Lit Mags
We Deserve Applause for Normal Things
Three prose poems by Jeffrey Hermann
We Deserve Applause for Normal Things
One of Many Possible Configurations
Born, 1968. Misunderstood everything, ‘72 to ‘86. Started pulling it together after that. Eventually I became the first in my family to lie in a field of clover and speak earnestly to cows. Then I fell in love and got married. When she asks if it’s cold outside, my wife doesn’t want to know the temperature; she’s asking how she’ll feel when she leaves the house. I try to earn her trust by thinking about her bare arms, her face. Now we’re on the couch watching episodes of “Cheers” out of order. Coach dies and then comes back. Then he’s gone again. I told my therapist I’m always bracing myself and she said she has a conflict next Saturday morning. We stare at our calendars. The next holiday is Flag Day. The next birthday is today but not for anyone I know. My next meeting is with the Assistant Director of Tomorrow. He has a message for me from the Director of Tomorrow. Before I can read it they both resign so I leave work a little early. Our daughter asks if the money in my pocket belongs to George Washington. Not anymore, I say. Years later we find the dollar tucked inside a small velvet bag which is inside a red purse which is inside a glittery backpack. Where does it end, I wonder? I mean our ability to shrink some things and enlarge other things. The gods never saw that coming. They thought we’d eat, and have sex, and sleep, then pass the time staring out at large bodies of water. I guess the answer is it never ends. I mean how much we love the ocean, always clapping when whales do something normal like breach the tension and take a breath.

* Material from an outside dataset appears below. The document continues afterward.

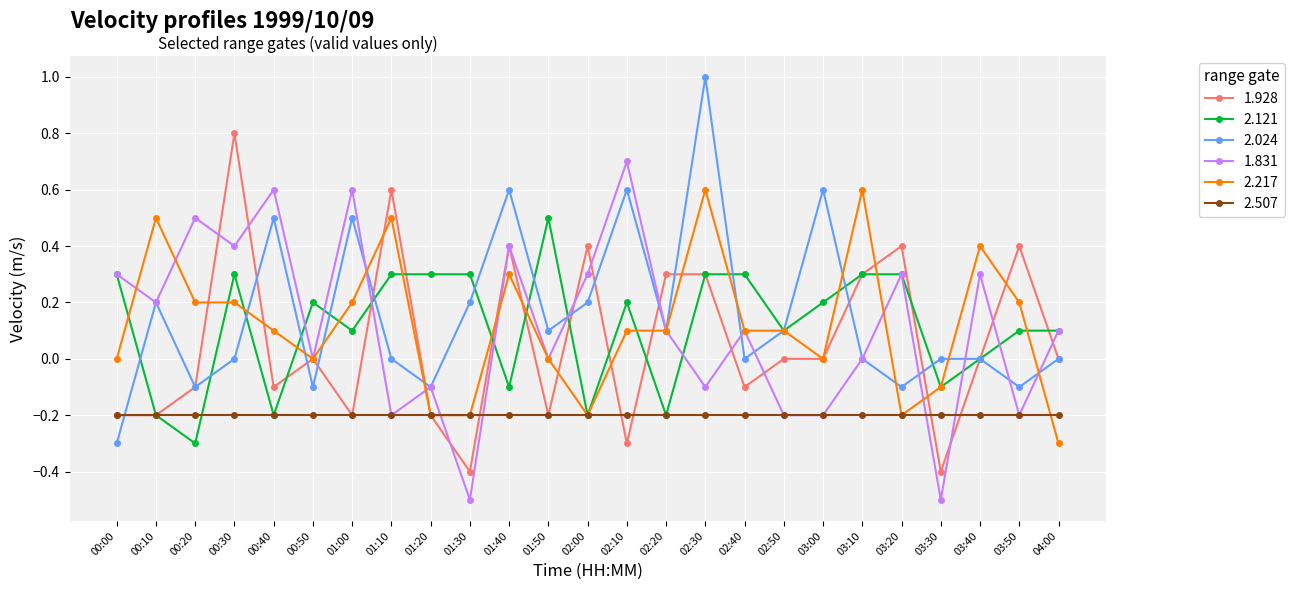

At which category is the sum across all series the highest?

02:30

Rules for When the Coin Toss Ends in a Tie
All players must immediately call their wives and beg forgiveness. The top scorers have to donate their statistics to the less fortunate. Team captains kiss each other on the cheek and say one thing they admire about the other. It can’t be about their physical strength or muscle tone. Something real. Fathers have to imagine who they’d be if they had better fathers. All the old-time greats are allowed to climb out of their graves. They get to drink a beer and eat a hot dog. Then they have to go back. Every fan gets a time-out to take home. Some use it when the world is too much, others when the world is exactly right. The roar of the crowd is bottled and saved for later, a day when we might really need it.

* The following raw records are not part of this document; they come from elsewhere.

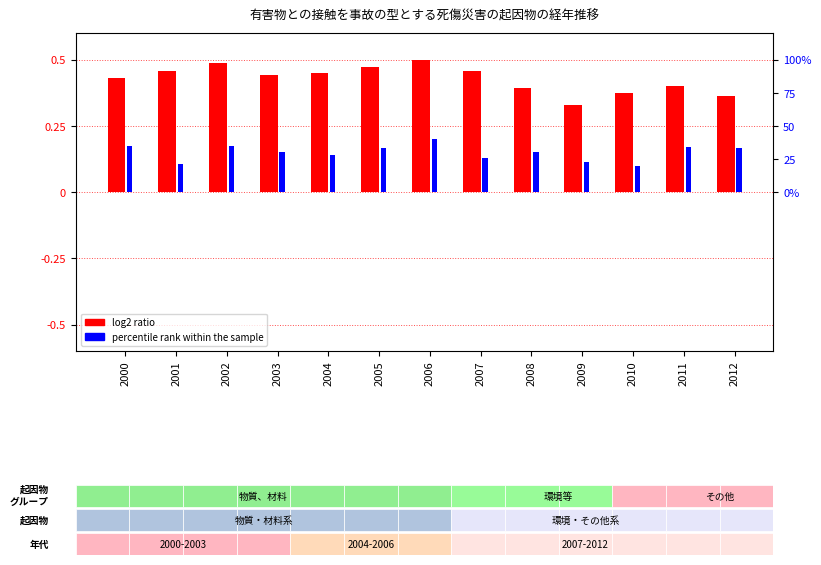

How many groups of bars are there?

13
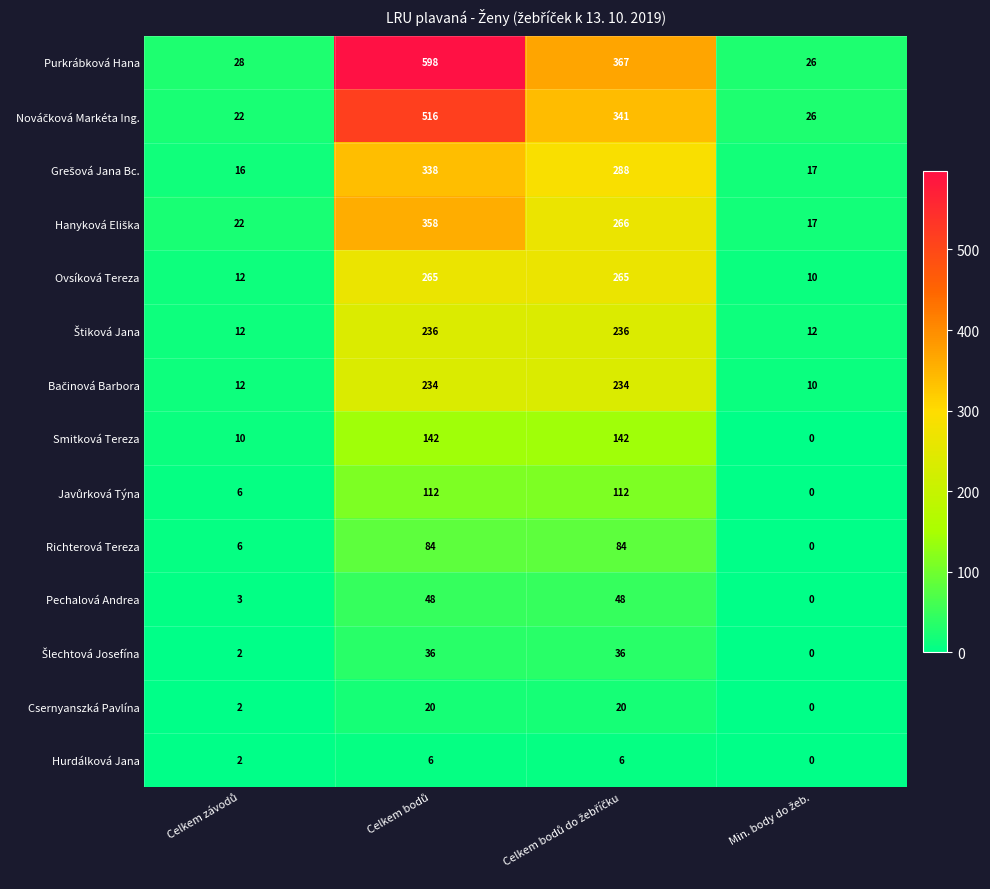

Which series has the widest spread of values?

Purkrábková Hana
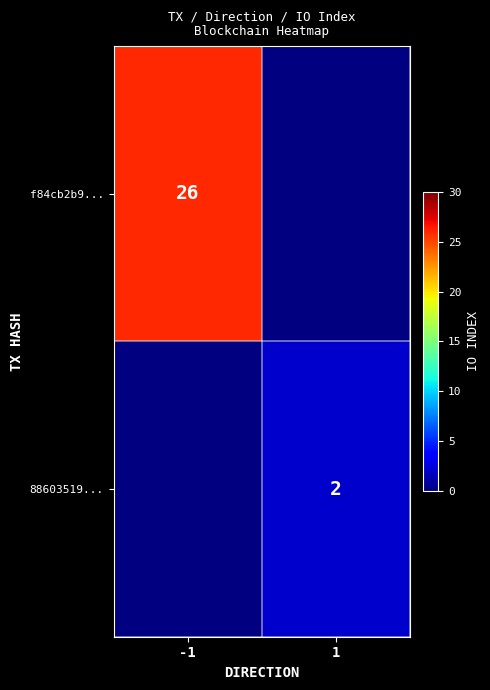

Count the number of data series in this chart.

2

The Strange Lights in the Sky Are Not For Us
I can’t sleep so I watch the news. First they animate the weather. They play it forward, then reverse it, then play it forward again. Next, they interview an Air Force Brigadier General who waves away evidence of UFOs. We’re all alone here so get used to it, he says. But when pressed he gives a little wink. Then he flies away. I write a poem about what I’ve seen. I put the poem under the bed so it can be alone. The weather outside looks fine one minute and the next it’s made up its mind to darken our day. That’s normal, I say to myself. Tomorrow it will darken the day of those who live to the east of us. I call someone who lives to the east of us and tell them about the UFOs. The weather slips my mind. On the walls of the Air Force recruitment office are posters of jets. In the jets are people who have broken free from gravity so they can be alone. I wonder how the poem is doing. I look under the bed. The poem is gone. Then I find it under something else. I change the title. I call it The Brigadier General’s Big Adventure. I turn off the TV and get into bed. The poem is asleep. I can hear its steady breathing. My wife stirs a little so I tell her everything. The weather will be fine tomorrow, she whispers. Yes, I say, and the strange lights in the sky are not for us.